Task prompt: In every one of the entries below, rename "SPHERE" to "SPHERE-II" and write the entries out again with everything else left unchanged.

Records for this task:

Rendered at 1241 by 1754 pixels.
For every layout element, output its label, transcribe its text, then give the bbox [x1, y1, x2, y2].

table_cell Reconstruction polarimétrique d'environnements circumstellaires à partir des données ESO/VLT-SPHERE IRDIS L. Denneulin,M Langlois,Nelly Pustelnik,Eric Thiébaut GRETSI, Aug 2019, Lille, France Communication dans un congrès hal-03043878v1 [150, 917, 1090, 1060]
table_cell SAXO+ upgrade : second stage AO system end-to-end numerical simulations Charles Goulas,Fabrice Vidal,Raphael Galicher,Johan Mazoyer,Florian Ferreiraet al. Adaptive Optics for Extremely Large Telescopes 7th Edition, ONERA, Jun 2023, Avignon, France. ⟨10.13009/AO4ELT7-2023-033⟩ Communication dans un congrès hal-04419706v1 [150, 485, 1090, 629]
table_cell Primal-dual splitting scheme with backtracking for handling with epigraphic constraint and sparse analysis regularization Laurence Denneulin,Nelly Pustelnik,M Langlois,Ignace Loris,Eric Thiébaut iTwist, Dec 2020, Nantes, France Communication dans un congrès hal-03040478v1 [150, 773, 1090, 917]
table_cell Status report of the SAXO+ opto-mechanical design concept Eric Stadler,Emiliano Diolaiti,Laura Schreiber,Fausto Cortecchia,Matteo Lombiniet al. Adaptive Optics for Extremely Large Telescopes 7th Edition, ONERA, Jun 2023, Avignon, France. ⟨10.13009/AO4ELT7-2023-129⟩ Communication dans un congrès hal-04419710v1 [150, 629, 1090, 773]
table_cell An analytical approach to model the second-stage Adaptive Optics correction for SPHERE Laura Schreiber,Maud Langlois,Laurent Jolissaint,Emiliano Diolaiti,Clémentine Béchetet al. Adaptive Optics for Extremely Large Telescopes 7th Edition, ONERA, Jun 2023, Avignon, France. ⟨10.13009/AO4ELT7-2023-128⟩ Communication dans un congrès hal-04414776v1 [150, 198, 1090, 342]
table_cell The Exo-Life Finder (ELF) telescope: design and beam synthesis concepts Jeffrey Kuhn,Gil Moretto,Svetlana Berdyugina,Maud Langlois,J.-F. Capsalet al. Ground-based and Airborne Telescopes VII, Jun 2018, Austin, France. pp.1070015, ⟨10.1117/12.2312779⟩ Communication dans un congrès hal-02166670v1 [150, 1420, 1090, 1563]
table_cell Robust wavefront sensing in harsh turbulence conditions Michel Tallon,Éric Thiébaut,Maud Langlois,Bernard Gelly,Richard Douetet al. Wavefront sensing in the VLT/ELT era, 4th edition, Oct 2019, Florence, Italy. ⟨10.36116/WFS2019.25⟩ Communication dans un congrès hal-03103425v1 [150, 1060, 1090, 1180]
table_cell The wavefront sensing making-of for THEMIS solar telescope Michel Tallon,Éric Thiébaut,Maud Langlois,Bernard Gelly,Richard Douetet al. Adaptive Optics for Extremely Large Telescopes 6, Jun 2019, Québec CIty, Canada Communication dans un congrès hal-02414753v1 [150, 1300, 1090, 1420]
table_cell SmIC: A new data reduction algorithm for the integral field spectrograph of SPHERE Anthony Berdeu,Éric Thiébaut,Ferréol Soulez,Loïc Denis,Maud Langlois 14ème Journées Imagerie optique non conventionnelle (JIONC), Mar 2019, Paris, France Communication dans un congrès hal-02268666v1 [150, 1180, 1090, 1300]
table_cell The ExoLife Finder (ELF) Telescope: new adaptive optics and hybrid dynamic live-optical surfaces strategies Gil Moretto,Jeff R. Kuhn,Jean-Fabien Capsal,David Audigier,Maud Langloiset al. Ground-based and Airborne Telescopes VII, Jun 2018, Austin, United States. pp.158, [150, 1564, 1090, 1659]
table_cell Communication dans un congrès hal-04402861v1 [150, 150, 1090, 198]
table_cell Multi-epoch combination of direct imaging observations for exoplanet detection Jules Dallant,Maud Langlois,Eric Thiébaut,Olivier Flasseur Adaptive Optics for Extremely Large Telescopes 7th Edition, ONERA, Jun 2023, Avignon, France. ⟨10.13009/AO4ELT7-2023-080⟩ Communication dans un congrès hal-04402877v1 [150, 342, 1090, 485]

Full solution:
Rendered at 1241 by 1754 pixels.
For every layout element, output its label, transcribe its text, then give the bbox [x1, y1, x2, y2].

table_cell Reconstruction polarimétrique d'environnements circumstellaires à partir des données ESO/VLT-SPHERE-II IRDIS L. Denneulin,M Langlois,Nelly Pustelnik,Eric Thiébaut GRETSI, Aug 2019, Lille, France Communication dans un congrès hal-03043878v1 [150, 917, 1090, 1060]
table_cell SAXO+ upgrade : second stage AO system end-to-end numerical simulations Charles Goulas,Fabrice Vidal,Raphael Galicher,Johan Mazoyer,Florian Ferreiraet al. Adaptive Optics for Extremely Large Telescopes 7th Edition, ONERA, Jun 2023, Avignon, France. ⟨10.13009/AO4ELT7-2023-033⟩ Communication dans un congrès hal-04419706v1 [150, 485, 1090, 629]
table_cell Primal-dual splitting scheme with backtracking for handling with epigraphic constraint and sparse analysis regularization Laurence Denneulin,Nelly Pustelnik,M Langlois,Ignace Loris,Eric Thiébaut iTwist, Dec 2020, Nantes, France Communication dans un congrès hal-03040478v1 [150, 773, 1090, 917]
table_cell Status report of the SAXO+ opto-mechanical design concept Eric Stadler,Emiliano Diolaiti,Laura Schreiber,Fausto Cortecchia,Matteo Lombiniet al. Adaptive Optics for Extremely Large Telescopes 7th Edition, ONERA, Jun 2023, Avignon, France. ⟨10.13009/AO4ELT7-2023-129⟩ Communication dans un congrès hal-04419710v1 [150, 629, 1090, 773]
table_cell An analytical approach to model the second-stage Adaptive Optics correction for SPHERE-II Laura Schreiber,Maud Langlois,Laurent Jolissaint,Emiliano Diolaiti,Clémentine Béchetet al. Adaptive Optics for Extremely Large Telescopes 7th Edition, ONERA, Jun 2023, Avignon, France. ⟨10.13009/AO4ELT7-2023-128⟩ Communication dans un congrès hal-04414776v1 [150, 198, 1090, 342]
table_cell The Exo-Life Finder (ELF) telescope: design and beam synthesis concepts Jeffrey Kuhn,Gil Moretto,Svetlana Berdyugina,Maud Langlois,J.-F. Capsalet al. Ground-based and Airborne Telescopes VII, Jun 2018, Austin, France. pp.1070015, ⟨10.1117/12.2312779⟩ Communication dans un congrès hal-02166670v1 [150, 1420, 1090, 1563]
table_cell Robust wavefront sensing in harsh turbulence conditions Michel Tallon,Éric Thiébaut,Maud Langlois,Bernard Gelly,Richard Douetet al. Wavefront sensing in the VLT/ELT era, 4th edition, Oct 2019, Florence, Italy. ⟨10.36116/WFS2019.25⟩ Communication dans un congrès hal-03103425v1 [150, 1060, 1090, 1180]
table_cell The wavefront sensing making-of for THEMIS solar telescope Michel Tallon,Éric Thiébaut,Maud Langlois,Bernard Gelly,Richard Douetet al. Adaptive Optics for Extremely Large Telescopes 6, Jun 2019, Québec CIty, Canada Communication dans un congrès hal-02414753v1 [150, 1300, 1090, 1420]
table_cell SmIC: A new data reduction algorithm for the integral field spectrograph of SPHERE-II Anthony Berdeu,Éric Thiébaut,Ferréol Soulez,Loïc Denis,Maud Langlois 14ème Journées Imagerie optique non conventionnelle (JIONC), Mar 2019, Paris, France Communication dans un congrès hal-02268666v1 [150, 1180, 1090, 1300]
table_cell The ExoLife Finder (ELF) Telescope: new adaptive optics and hybrid dynamic live-optical surfaces strategies Gil Moretto,Jeff R. Kuhn,Jean-Fabien Capsal,David Audigier,Maud Langloiset al. Ground-based and Airborne Telescopes VII, Jun 2018, Austin, United States. pp.158, [150, 1564, 1090, 1659]
table_cell Communication dans un congrès hal-04402861v1 [150, 150, 1090, 198]
table_cell Multi-epoch combination of direct imaging observations for exoplanet detection Jules Dallant,Maud Langlois,Eric Thiébaut,Olivier Flasseur Adaptive Optics for Extremely Large Telescopes 7th Edition, ONERA, Jun 2023, Avignon, France. ⟨10.13009/AO4ELT7-2023-080⟩ Communication dans un congrès hal-04402877v1 [150, 342, 1090, 485]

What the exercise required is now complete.